Love. Life. Death.
As a child all I ever experienced were love and life, life and love, always hand in hand. To live was to love and to love was to live. When I started to get a little older and my dad was diagnosed with cancer, these two concepts (love and life) puzzled me. What did one mean without the other? Are they without each other at all?
As I am sitting in my dorm room, I reflect on my favorite philosopher's words of wisdom, "To be important, existence doesn't have to go on any longer than a moment." This being that existence is existence, there will never be more than one way to skin that cat. However, jokes aside, life is choosing to do more with one moment than exist. Which, in turn, brings love into play. That same philosopher stated, "Love is an act of surrender to another person…but…never pretend to a love which you do not actually feel, for love is not ours to command." All of this, the first time I heard it, befuddled me. After some thought, I came to the realization that love is not at one's ability to command. One does not choose love nor can one force it. Still, what does it all mean? Why does it even matter? Well, here's what I think:
I hated everything after my dad died. I still hate everything sometimes. Every day is hard because I will never love life the same way I did before my dad died.
But that's okay.
Life and love go hand in hand just as love and death go hand in hand. Existence can go on forever, but you only need one moment to truly experience life and to understand that simply existing is far too unrewarding. For the longest time, I thought that life was what I had and now I am only existing.
I was far from wrong.
Life isn't about loving every moment or loving certain parts, life is about embracing love in the moments we exist. So, I ask myself again, will I ever love life again? The answer is no. Love is everlasting, but love is also ever-changing. I will never love life nor embrace it the same way as I did before my father passed. However, I am now finding a new way to embrace love. I have found a new way to make my life more than an existence through love's embrace.

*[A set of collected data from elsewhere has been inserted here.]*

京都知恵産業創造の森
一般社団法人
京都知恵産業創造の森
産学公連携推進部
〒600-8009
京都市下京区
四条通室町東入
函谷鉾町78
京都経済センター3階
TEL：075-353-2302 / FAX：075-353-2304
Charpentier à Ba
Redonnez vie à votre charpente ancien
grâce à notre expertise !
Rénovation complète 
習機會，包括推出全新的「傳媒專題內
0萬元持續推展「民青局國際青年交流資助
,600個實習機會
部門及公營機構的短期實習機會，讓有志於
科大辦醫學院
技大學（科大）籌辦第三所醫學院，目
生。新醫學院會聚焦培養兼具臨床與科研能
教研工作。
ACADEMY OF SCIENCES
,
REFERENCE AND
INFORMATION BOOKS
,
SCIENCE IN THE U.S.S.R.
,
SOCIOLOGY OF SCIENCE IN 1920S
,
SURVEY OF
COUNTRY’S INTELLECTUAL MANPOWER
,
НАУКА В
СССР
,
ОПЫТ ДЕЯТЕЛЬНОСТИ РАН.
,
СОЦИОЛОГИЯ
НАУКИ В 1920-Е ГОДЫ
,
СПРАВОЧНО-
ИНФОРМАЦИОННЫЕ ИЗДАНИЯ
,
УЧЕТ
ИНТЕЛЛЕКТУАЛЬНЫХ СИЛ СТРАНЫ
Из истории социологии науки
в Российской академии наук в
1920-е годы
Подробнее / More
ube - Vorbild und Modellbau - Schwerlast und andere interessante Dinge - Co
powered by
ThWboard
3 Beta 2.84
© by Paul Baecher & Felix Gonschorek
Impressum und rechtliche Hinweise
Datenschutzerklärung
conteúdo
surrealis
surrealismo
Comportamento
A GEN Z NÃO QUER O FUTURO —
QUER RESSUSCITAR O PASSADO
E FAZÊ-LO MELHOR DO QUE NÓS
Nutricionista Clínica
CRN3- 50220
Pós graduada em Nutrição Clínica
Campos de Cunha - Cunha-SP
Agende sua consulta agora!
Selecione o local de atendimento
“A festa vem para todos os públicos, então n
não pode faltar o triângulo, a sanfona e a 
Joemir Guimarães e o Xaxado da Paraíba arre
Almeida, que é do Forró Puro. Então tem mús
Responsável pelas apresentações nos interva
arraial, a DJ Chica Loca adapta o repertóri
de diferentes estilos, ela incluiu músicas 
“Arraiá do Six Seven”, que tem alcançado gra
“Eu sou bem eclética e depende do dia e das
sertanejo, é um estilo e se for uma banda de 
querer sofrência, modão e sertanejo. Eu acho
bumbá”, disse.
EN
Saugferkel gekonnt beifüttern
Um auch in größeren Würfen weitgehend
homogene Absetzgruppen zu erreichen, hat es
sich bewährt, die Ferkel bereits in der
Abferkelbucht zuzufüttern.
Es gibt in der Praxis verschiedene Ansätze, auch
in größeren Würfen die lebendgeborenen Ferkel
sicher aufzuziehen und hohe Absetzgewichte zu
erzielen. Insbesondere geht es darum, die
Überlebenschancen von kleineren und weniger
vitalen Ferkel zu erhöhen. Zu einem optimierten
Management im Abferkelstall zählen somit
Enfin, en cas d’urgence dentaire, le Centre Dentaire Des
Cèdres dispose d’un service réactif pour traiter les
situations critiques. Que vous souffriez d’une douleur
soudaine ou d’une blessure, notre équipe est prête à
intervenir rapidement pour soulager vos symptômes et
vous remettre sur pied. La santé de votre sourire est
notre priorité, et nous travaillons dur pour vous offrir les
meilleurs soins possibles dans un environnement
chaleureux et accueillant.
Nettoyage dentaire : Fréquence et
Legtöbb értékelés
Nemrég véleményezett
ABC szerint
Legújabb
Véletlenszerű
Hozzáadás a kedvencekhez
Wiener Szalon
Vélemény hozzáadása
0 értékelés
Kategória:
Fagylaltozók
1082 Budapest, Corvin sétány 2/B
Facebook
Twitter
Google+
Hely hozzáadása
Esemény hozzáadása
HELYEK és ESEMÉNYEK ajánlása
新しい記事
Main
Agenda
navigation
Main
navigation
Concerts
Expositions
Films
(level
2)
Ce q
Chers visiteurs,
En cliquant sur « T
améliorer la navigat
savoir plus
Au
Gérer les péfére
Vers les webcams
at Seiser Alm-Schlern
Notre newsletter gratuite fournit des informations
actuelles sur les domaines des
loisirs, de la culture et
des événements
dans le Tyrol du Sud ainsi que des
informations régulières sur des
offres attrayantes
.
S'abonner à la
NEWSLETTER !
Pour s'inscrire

In closing, one more quote from Alan Watts:
"Now I understand why we die. The reason we die is to give us the opportunity to understand what life's all about."
Without love, one cannot live, only exist. Without life, one cannot die. Without death, one cannot embrace love. Death is not purely biological oblivion; death gives us the opportunity to love and love gives us the opportunity to truly live.
Be humbled to embrace love. Be willing to seize life. Be grateful to experience death.